Das alles hätten demnach Verantwortliche im Innenministerium, die OLG-Präsidenten sowie die Generalstaatsanwälte bereits von Anfang an gewusst. Schlimm, dass keiner von ihnen rechtliche Bedenken hinsichtlich der Zulässigkeit dieser Totalüberwachung gehabt zu haben scheint. Viel schlimmer aber, dass keiner von ihnen etwas unternommen hat, nachdem das Bundesverfassungsgericht all diese Punkte für verfassungswidrig erachtet hat. Gerade die Herren Generalstaatsanwälte in Bamberg, München und Nürnberg hätten aufgrund ihrer Weisungskompetenz da doch dringend tätig werden müssen.

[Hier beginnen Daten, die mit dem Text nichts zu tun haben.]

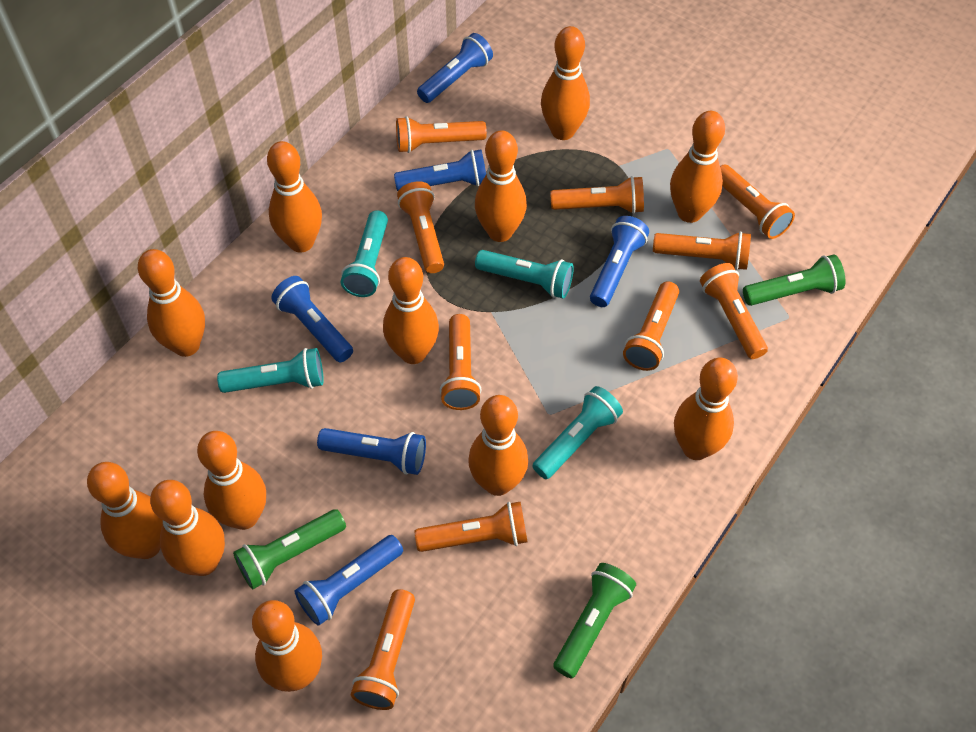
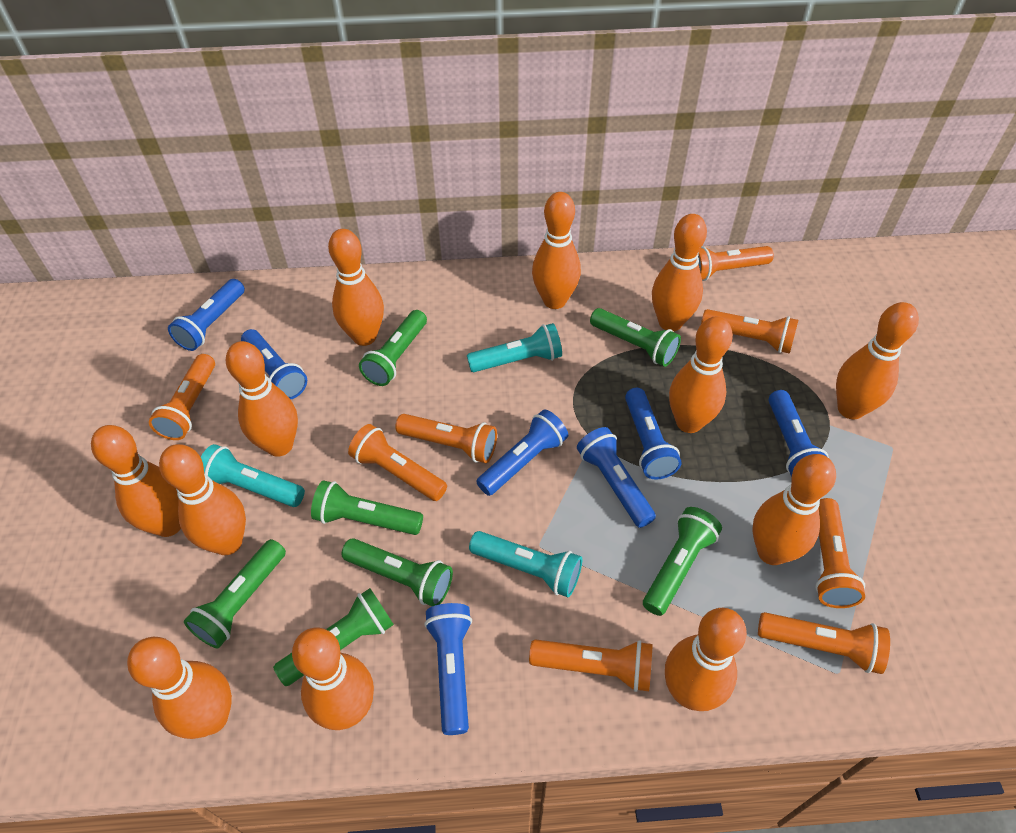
blue flashlight: 6 -> 7
green flashlight: 3 -> 7
orange flashlight: 10 -> 8
turquoise flashlight: 4 -> 3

Ein kurzer Blick in die Kommentierung zu
§ 13 StGB zeigt, dass man hier ohne großen argumentativen Aufwand durchaus von einer strafrechtlichen Verantwortung dieser Herren ausgehen kann. Die notwendige Verpflichtung, spätestens nach dem Urteil des Bundesverfassungsgerichts auf die weitere Verwendung des Trojaners zu verzichten und entsprechende Anweisungen zu geben, scheint mir da aus vielen Gründen gegeben.
So hat der
Staat eine allgemeine Verpflichtung zur präventiven Vorsorge für
die Sicherheit der Rechtsgüter seiner Bürger. Hieraus lässt sich zwar
keine allgemeine Garantenpflicht der Mitarbeiter staatlicher Stellen zur
Verhinderung von Rechtsgüterverletzungen durch Dritte ableiten; eine
solche Pflicht kann sich nur im Einzelfall allerdings aus rechtlicher
Pflichtzuweisung ergeben.
Genau
diesen Fall einer Garantenstellung haben wir hier aber: Sowohl die
Präsidenten der OLGe wie auch die Generalstaatsanwälte haben aufgrund der ihnen
zugewiesenen Pflichten im Gefüge der Strafverfolgung bzw. Strafjustiz
für die Wahrung der Rechtsgüter der Bürger durch die
Strafverfolgungsorgane Sorge zu tragen. Dies vor allem und gerade dann,
wenn ihnen positiv bekannt ist, was der
Trojaner alles leisten kann und was er - jedenfalls nach der
einschlägigen Entscheidung des BVerfG - tatsächlich im Rahmen der
Verfassung darf. Mit Kenntnis dieser Entscheidung wussten sie, dass die Ermittlungsorgane ein Programm einsetzen, dass den
verfassungsrechtlichen Anforderungen nicht gerecht wird. Aufgrund ihrer unstreitig sehr hohen strafrechtlichen Qualifikation mussten sie zumindest auch erkennen, dass dessen Einsatz ggf. sogar strafbar
ist. In diesem Moment standen sie somit gerade wegen der ihnen
durch ihre Postition zugewiesenen Aufgaben in der Pflicht, den zuvor von ihnen selbst initiierten Einsatz des Trojaners zu
stoppen.
Eine Garantenpflicht ergibt sich im übrigen auch aus sog. "Ingerenz", also
aus der tatsächlichen Herbeiführung einer Gefahrenlage. Die Gefahr kann nach der Rspr. des BGH durch Tun oder
Unterlassen, verschuldet oder schuldlos herbeigeführt werden,
rechtswidrig oder ethisch verwerflich sein. Das Vorverhalten muss allerdings
zu einer Gefahrerhöhung, einer naheliegenden Gefahr des Erfolgseintritts
geführt haben. Nach wohl überwiegender Auffassung setzt die
Garantenstellung aus vorangegangenem Handeln eine objektive
Pflichtwidrigkeit voraus. Anerkannt ist insoweit, dass die vorsätzliche
Beteiligung an der Verursachung einer rechtsgutgefährdenden Lage eine
Garantenstellung zur Abwendung vorhersehbarer weiter gehender Erfolge
begründet.
Diesen
Fall haben wir hier: Die von der Frankfurter Rundschau Benannten haben mit dem Kauf des Trojaners in
Kenntnis der Tatsache, dass mit diesem weit mehr als nur die Quellen-TKÜ
gemacht werden kann, eine Lage verursacht, durch die die Rechtsgüter der davon Betroffenen erheblich gefährdet wurden. Das Schaffen dieser Lage mag ursprünglich mangels Vorsatz noch nicht strafbar gewesen sein. Mit
Kenntnis der Entscheidung des BVerfG war indes klar, dass jeder weitere
Einsatz des Trojaners zu erheblichen und letztlich auch strafbaren Rechtsgutverletzungen
der Ausgespähten führen musste.
Ich bin jetzt gespannt, zu welchem Ergebnis die Staatsanwaltschaft gelangt, gerade im Hinblick darauf, dass die Herren Generalstaatsanwälte ihr Weisungs- und Direktionsrecht aus § 147 GVG nicht genutzt haben, um den Einsatz des Trojaners dann zu verhindern, als die Verfassungswidrigkeit offenbar geworden war.
Vermutlich werden sie sich spätestens jetzt wieder an dieses Direktionsrecht erinnern und die Staatsanwaltschaften anweisen, nicht zu ermitteln.